Nous l’avons ouverte cette année à d’autres thématiques par rapport au contexte actuel. Le gouvernement d’un côté et le patronat de l’autre ne répondent pas à ces questions sociales. Les gilets jaunes posent les questions de la vie chère et du pouvoir d’achat, on comprend leur colère. »

Samedi, quatre syndicats (CGT, FO, Solidaires, et FSU) appellent à manifester pour une hausse des salaires, la prise en charge du transport par les employeurs, une TVA à 5,5 % pour les produits de première nécessité, une fiscalité juste et le rétablissement de l’impôt sur la fortune. « Justice fiscale, sociale et écologique sont indissociables.
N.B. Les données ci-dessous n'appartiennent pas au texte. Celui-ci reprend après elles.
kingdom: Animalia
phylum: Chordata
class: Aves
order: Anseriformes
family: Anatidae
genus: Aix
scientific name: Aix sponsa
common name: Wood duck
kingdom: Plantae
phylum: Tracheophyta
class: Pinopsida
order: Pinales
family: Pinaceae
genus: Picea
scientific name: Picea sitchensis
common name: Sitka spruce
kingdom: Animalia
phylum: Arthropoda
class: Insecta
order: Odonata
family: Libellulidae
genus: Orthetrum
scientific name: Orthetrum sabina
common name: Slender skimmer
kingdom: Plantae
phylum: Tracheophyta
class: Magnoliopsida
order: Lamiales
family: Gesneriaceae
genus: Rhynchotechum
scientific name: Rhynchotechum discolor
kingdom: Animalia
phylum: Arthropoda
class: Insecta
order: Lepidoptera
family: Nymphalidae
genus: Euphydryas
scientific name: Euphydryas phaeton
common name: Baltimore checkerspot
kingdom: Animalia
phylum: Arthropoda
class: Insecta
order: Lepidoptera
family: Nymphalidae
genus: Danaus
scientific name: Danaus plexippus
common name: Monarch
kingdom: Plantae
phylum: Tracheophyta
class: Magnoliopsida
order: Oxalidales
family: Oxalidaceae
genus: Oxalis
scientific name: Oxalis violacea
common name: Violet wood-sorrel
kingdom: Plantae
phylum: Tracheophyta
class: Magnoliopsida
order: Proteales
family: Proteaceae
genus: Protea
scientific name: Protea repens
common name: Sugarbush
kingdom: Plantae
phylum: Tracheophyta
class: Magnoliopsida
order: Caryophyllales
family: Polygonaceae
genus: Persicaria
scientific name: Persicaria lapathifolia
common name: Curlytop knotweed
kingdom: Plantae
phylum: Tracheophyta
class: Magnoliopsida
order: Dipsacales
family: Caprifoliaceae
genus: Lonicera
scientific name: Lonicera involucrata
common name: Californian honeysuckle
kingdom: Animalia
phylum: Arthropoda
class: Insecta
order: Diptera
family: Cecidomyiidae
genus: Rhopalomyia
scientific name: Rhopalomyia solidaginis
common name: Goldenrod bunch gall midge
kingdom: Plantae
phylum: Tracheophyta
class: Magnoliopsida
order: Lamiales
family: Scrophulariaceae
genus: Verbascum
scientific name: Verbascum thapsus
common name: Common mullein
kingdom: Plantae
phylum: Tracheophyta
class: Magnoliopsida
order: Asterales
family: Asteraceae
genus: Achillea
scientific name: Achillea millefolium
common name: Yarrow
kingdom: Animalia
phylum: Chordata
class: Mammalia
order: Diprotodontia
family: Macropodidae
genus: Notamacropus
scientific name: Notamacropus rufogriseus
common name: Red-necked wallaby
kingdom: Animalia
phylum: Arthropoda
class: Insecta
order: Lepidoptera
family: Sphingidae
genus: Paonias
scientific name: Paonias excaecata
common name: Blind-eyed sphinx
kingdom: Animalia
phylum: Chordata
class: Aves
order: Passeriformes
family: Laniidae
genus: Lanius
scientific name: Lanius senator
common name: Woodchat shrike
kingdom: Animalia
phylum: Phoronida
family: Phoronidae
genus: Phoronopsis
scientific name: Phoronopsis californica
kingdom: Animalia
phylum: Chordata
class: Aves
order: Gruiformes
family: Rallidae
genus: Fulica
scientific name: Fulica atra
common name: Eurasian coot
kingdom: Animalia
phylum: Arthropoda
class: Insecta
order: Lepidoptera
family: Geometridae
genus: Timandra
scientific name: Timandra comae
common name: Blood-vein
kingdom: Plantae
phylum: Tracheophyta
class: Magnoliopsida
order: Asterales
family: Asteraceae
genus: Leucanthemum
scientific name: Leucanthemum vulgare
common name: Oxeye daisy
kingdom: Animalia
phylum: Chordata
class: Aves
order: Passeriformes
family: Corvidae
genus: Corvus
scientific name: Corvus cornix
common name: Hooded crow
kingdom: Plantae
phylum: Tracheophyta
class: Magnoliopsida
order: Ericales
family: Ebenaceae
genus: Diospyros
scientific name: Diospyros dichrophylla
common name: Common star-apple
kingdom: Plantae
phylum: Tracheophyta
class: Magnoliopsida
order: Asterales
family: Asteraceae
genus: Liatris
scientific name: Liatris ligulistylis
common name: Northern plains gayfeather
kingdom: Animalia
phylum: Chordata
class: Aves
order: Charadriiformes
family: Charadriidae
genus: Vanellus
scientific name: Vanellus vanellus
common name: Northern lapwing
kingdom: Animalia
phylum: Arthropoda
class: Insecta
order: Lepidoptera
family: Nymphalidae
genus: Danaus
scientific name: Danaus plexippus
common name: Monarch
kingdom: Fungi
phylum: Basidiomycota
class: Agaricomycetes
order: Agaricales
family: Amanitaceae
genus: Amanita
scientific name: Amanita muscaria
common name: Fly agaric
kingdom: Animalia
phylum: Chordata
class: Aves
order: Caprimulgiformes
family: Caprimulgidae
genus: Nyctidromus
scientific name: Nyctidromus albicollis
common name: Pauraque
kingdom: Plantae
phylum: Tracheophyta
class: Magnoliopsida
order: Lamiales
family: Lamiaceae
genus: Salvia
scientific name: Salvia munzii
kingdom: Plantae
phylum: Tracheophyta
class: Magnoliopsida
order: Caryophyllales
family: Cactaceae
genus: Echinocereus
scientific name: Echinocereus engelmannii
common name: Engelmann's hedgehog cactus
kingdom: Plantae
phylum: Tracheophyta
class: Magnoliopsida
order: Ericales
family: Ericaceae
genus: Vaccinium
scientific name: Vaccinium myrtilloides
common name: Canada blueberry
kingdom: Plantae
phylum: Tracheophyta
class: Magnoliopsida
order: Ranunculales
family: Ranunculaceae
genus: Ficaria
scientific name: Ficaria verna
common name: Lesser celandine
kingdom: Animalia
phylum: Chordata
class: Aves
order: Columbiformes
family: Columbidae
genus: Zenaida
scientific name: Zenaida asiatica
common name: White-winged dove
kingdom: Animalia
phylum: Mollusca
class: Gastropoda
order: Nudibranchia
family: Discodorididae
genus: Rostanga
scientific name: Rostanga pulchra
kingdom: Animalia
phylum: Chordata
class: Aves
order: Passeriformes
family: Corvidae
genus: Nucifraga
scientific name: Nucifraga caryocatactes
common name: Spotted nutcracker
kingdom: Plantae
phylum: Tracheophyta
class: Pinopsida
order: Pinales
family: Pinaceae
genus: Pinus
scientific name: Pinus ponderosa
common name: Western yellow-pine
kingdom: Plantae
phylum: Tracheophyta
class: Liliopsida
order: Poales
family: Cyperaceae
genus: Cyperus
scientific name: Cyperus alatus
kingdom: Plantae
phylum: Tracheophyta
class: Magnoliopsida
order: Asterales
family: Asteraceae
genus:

On ne lâchera pas le morceau » , soutient-il.

Les rassemblements

Plusieurs points de rassemblement sont prévus samedi, dans le Finistère.

Brest, la manifestation 15 h, place de la Liberté.

Quimper, 14 h, place Saint-Corentin

Morlaix, 14 h place Edmond-Puyo

Landerneau, 11 h, devant la permanence de la député LREM Graziella Melchior.

Châteaulin, 11h,  devant la permanence du député LREM Richard Ferrand.